Text below:

Drug Research
Drug Discovery & Development

Centogene, Aldeyra to advance therapeutics for SLS patients

Published 29 May 2018

Centogene has signed an agreement with Aldeyra Therapeutics for the advancement of novel therapeutics for patients with Sjögren-Larsson Syndrome (SLS).

Under the terms of the agreement, CENTOGENE will collaborate with Aldeyra to globally identify patients with Sjögren-Larsson Syndrome (SLS) and to understand the clinical spectrum of this disease.

The goal of the agreeement is to support physicians and patients with early diagnosis through genetic testing that could potentially lead to the identification of novel therapeutic developments and raise awareness of the disease      

Centogene CEO Dr Arndt Rolfs said: “The majority of patients with a rare hereditary disease endure a considerable diagnostic odyssey before they have certainty about their condition.

“Global awareness of SLS is very limited, which means that physicians often don’t even think of SLS when being confronted with the patient’s symptoms and consequently don’t perform the required genetic tests.

“This challenge is a prime example where our deep and global knowledge data bank (CentoMD®) can bring a tremendous benefit as a universal healthcare solution to the rare disease community.”

End of Text.
Listed records below:

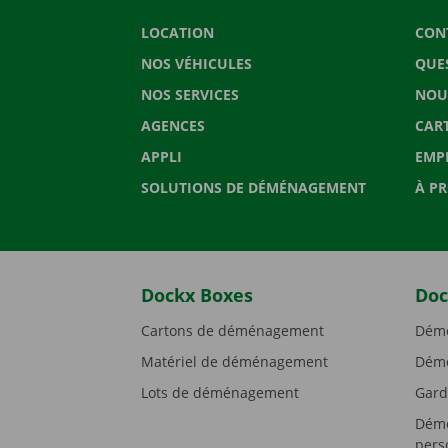
LOCATION
CON
NOS VÉHICULES
QUE
NOS SERVICES
NOU
AGENCES
CAR
APPLI
EMP
SOLUTIONS DE DÉMÉNAGEMENT
À P
Dockx Boxes
Doc
Cartons de déménagement
Démé
Matériel de déménagement
Démé
Lots de déménagement
Gard
Démé
pers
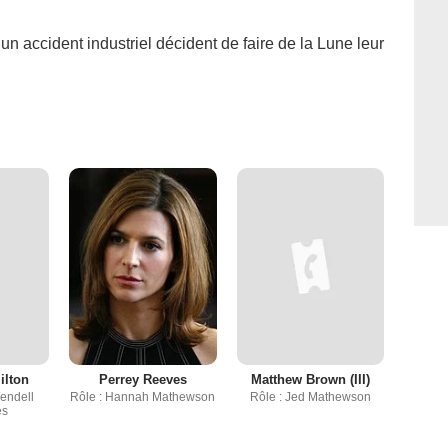
un accident industriel décident de faire de la Lune leur
ilton
Perrey Reeves
Matthew Brown (III)
endell
Rôle : Hannah Mathewson
Rôle : Jed Mathewson
es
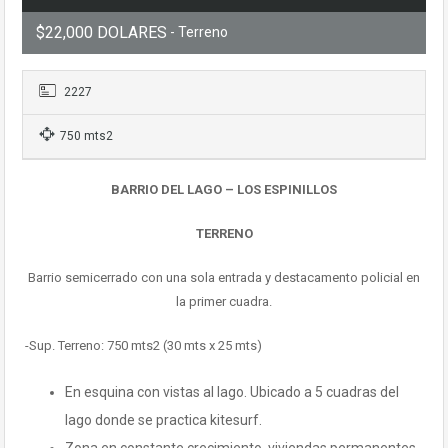
$22,000 DOLARES
- Terreno
2227
750 mts2
BARRIO DEL LAGO – LOS ESPINILLOS
TERRENO
Barrio semicerrado con una sola entrada y destacamento policial en
la primer cuadra.
-Sup. Terreno: 750 mts2 (30 mts x 25 mts)
En esquina con vistas al lago. Ubicado a 5 cuadras del
lago donde se practica kitesurf.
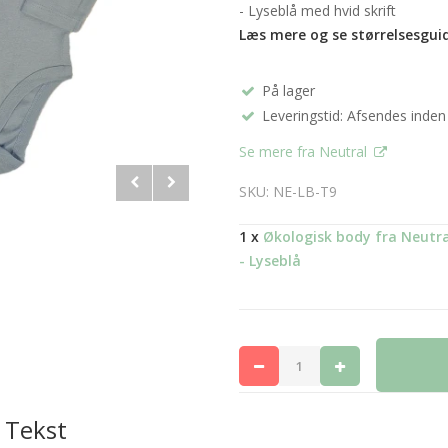
- Lyseblå med hvid skrift
Læs mere og se størrelsesgui
På lager
Leveringstid: Afsendes inden
Se mere fra Neutral
SKU: NE-LB-T9
1 x
Økologisk body fra Neutra
- Lyseblå
 Tekst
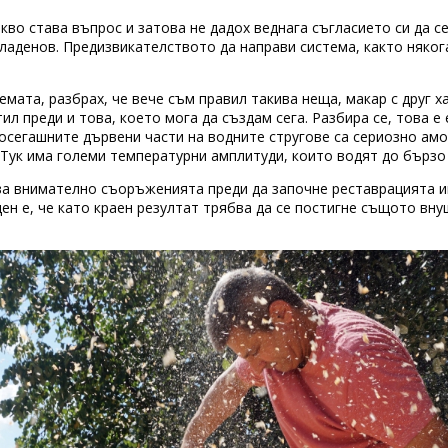
акво става въпрос и затова не дадох веднага съгласието си да с
Младенов. Предизвикателството да направи система, както няког
емата, разбрах, че вече съм правил такива неща, макар с друг х
л преди и това, което мога да създам сега. Разбира се, това е
Досегашните дървени части на водните стругове са сериозно ам
. Тук има големи температурни амплитуди, които водят до бързо
а внимателно съоръженията преди да започне реставрацията им.
ен е, че като краен резултат трябва да се постигне същото вн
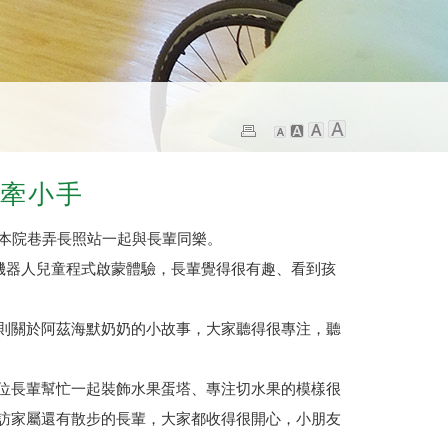
手牽小手
到本院巷弄長照站一起與長輩同樂。
機器人兒童程式啟蒙體驗，長輩覺得很有趣、看到孩
則關於阿茲海默奶奶的小故事，大家聽得很專注，聽
位長輩幫忙一起裝飾水果蛋塔、專注切水果的模樣很
訪家屬還有散步的長輩，大家都收得很開心，小朋友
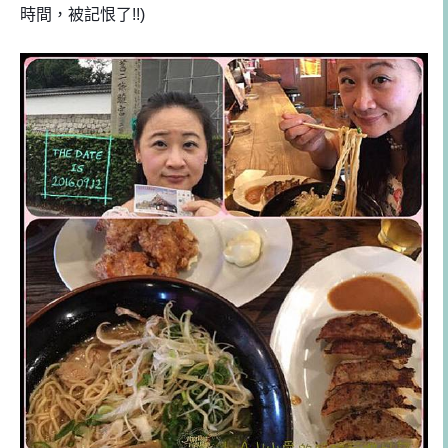
時間，被記恨了!!)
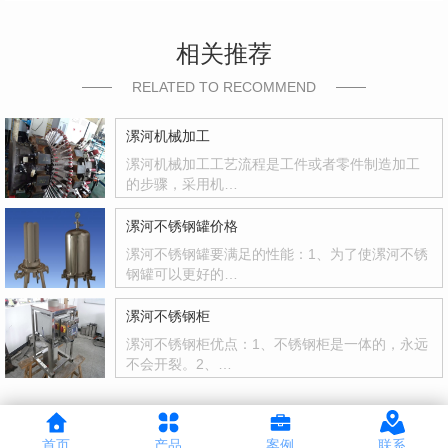
相关推荐
RELATED TO RECOMMEND
漯河机械加工
漯河机械加工工艺流程是工件或者零件制造加工
的步骤，采用机…
漯河不锈钢罐价格
漯河不锈钢罐要满足的性能：1、为了使漯河不锈
钢罐可以更好的…
漯河不锈钢柜
漯河不锈钢柜优点：1、不锈钢柜是一体的，永远
不会开裂。2、…
首页
产品
案例
联系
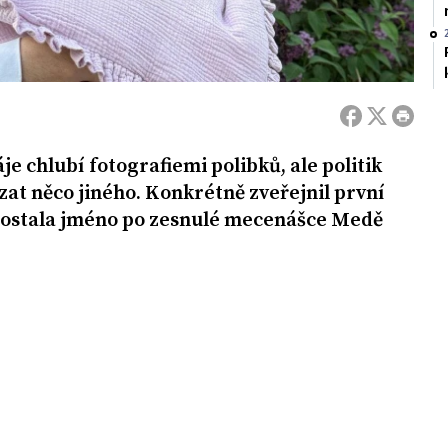
je chlubí fotografiemi polibků, ale politik
ázat něco jiného. Konkrétně zveřejnil první
dostala jméno po zesnulé mecenášce Medě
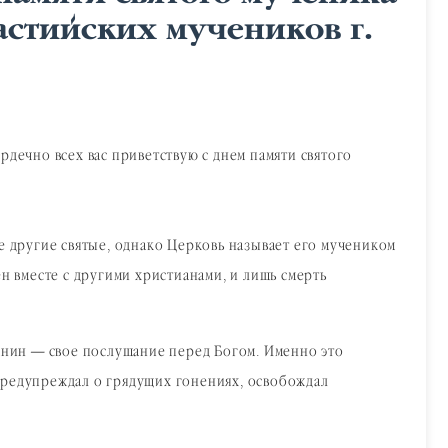
астийских мучеников г.
дечно всех вас приветствую с днем памяти святого
е другие святые, однако Церковь называет его мучеником
н вместе с другими христианами, и лишь смерть
анин — свое послушание перед Богом. Именно это
предупреждал о грядущих гонениях, освобождал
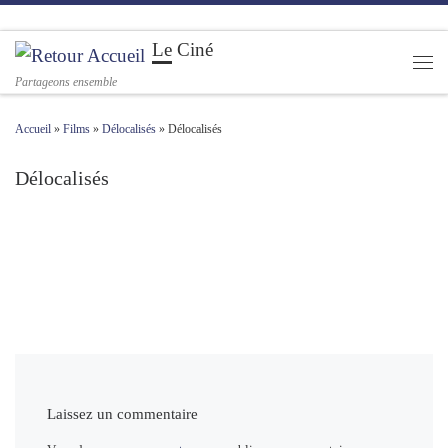
Passer au contenu
Le Ciné
Men
Partageons ensemble
Accueil
»
Films
»
Délocalisés
»
Délocalisés
Délocalisés
Navigation des images
Laissez un commentaire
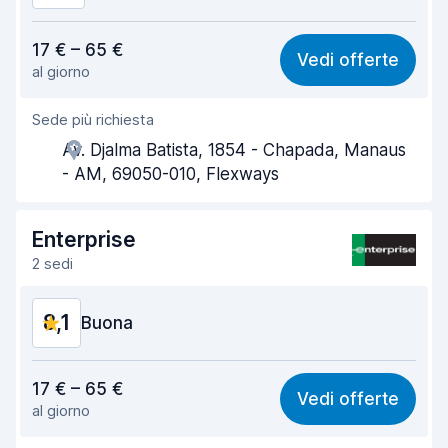
Rapporto qualità-prezzo
8,3
17 € – 65 €
Vedi offerte
al giorno
Facile da trovare
8,2
Sede più richiesta
Gentilezza degli agenti
8,4
Av. Djalma Batista, 1854 - Chapada, Manaus
Rapidità del ritiro
8,0
- AM, 69050-010, Flexways
Rapidità della riconsegna
8,2
Enterprise
Pulizia del veicolo
8,5
2 sedi
Condizioni dell'auto
8,6
8,1
Buona
Rapporto qualità-prezzo
7,9
17 € – 65 €
Vedi offerte
al giorno
Facile da trovare
8,2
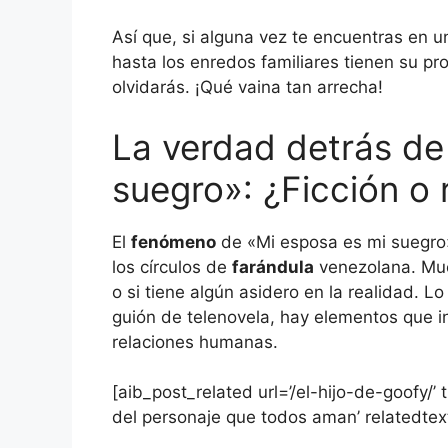
Así que, si alguna vez te encuentras en u
hasta los enredos familiares tienen su pr
olvidarás. ¡Qué vaina tan arrecha!
La verdad detrás de
suegro»: ¿Ficción o 
El
fenómeno
de «Mi esposa es mi suegro»
los círculos de
farándula
venezolana. Muc
o si tiene algún asidero en la realidad. 
guión de telenovela, hay elementos que in
relaciones humanas.
[aib_post_related url=’/el-hijo-de-goofy/’ t
del personaje que todos aman’ relatedtext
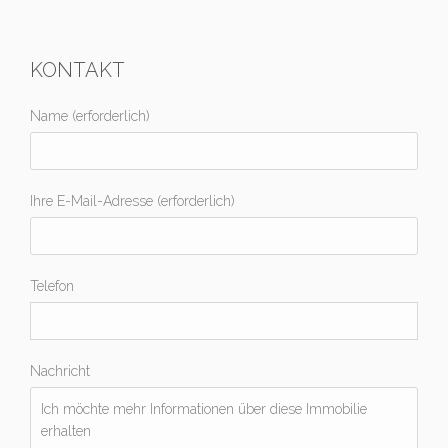
KONTAKT
Name (erforderlich)
Ihre E-Mail-Adresse (erforderlich)
Telefon
Nachricht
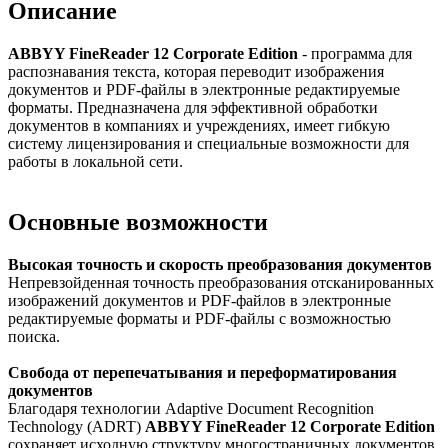
Описание
ABBYY FineReader 12 Corporate Edition
- программа для
распознавания текста, которая переводит изображения
документов и PDF-файлы в электронные редактируемые
форматы. Предназначена для эффективной обработки
документов в компаниях и учреждениях, имеет гибкую
систему лицензирования и специальные возможности для
работы в локальной сети.
Основные возможности
Высокая точность и скорость преобразования документов
Непревзойденная точность преобразования отсканированных
изображений документов и PDF-файлов в электронные
редактируемые форматы и PDF-файлы с возможностью
поиска.
Свобода от перепечатывания и переформатирования
документов
Благодаря технологии Adaptive Document Recognition
Technology (ADRT)
ABBYY FineReader 12 Corporate Edition
сохраняет исходную структуру многостраничных документов,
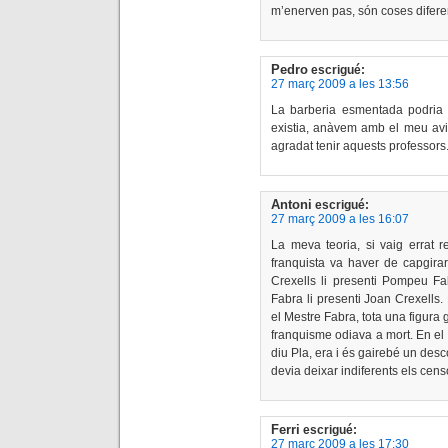
m’enerven pas, són coses difere
Pedro
escrigué:
27 març 2009 a les 13:56
La barberia esmentada podria 
existia, anàvem amb el meu avi 
agradat tenir aquests professors
Antoni
escrigué:
27 març 2009 a les 16:07
La meva teoria, si vaig errat r
franquista va haver de capgirar
Crexells li presenti Pompeu Fa
Fabra li presenti Joan Crexells.
el Mestre Fabra, tota una figura
franquisme odiava a mort. En el s
diu Pla, era i és gairebé un de
devia deixar indiferents els cens
Ferri
escrigué:
27 març 2009 a les 17:30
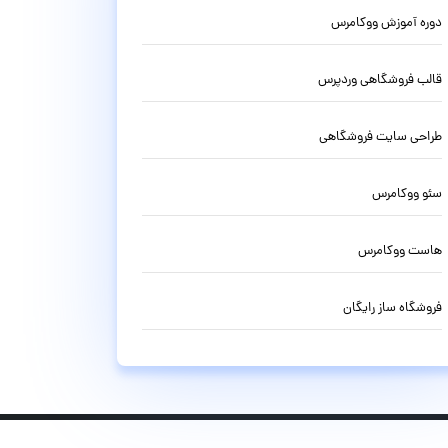
دوره آموزش ووکامرس
قالب فروشگاهی وردپرس
طراحی سایت فروشگاهی
سئو ووکامرس
هاست ووکامرس
فروشگاه ساز رایگان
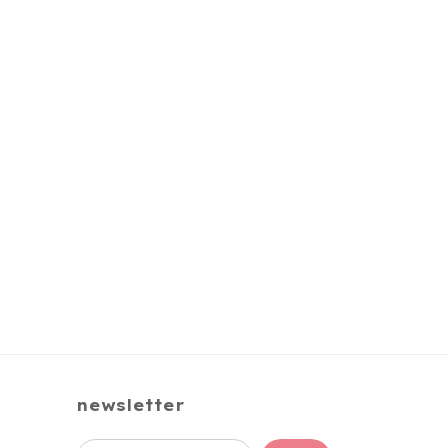
newsletter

End of Listed records.

▸ Task instructions
a – List each aim the article on the Centogene–Aldeyra agreement gives for that agreement and collaboration.
b – Continue the article on the Centogene–Aldeyra agreement from its last sentence.
These records have no connection to the article above them.

▸ Results of the tasks
a –
- Advancing novel therapeutics for patients with Sjögren-Larsson Syndrome (SLS)
- Identifying patients with SLS globally
- Understanding the clinical spectrum of the disease
- Supporting physicians and patients with early diagnosis through genetic testing
- Raising awareness of the disease

b –
“The partnership with CENTOGENE complements the Aldeyra Registry for Patients with SLS, which was designed to unite patients and raise global awareness for the disease,” said David Clark, M.D., M.R.C.P., A.F.P.M, chief medical officer of Aldeyra.

“Additionally, having access to CENTOGENE’s genetic database of patients with SLS demonstrates the critical role of genetics in identifying patients and developing medicines for diseases where treatments are non-existent.”

SLS is inherited in an autosomal recessive manner and patients display a broad spectrum of symptoms including: ichthyosis (severely dry, thickened, scaly skin), spacisity in the legs and congnitive delay.

Patients suffering from SLS cannot properly break down molecules called fatty aldehydes resulting in an abnormal accumulation of these molecules leading to symptoms of the disease. There is currently no FDA-approved treatment for SLS.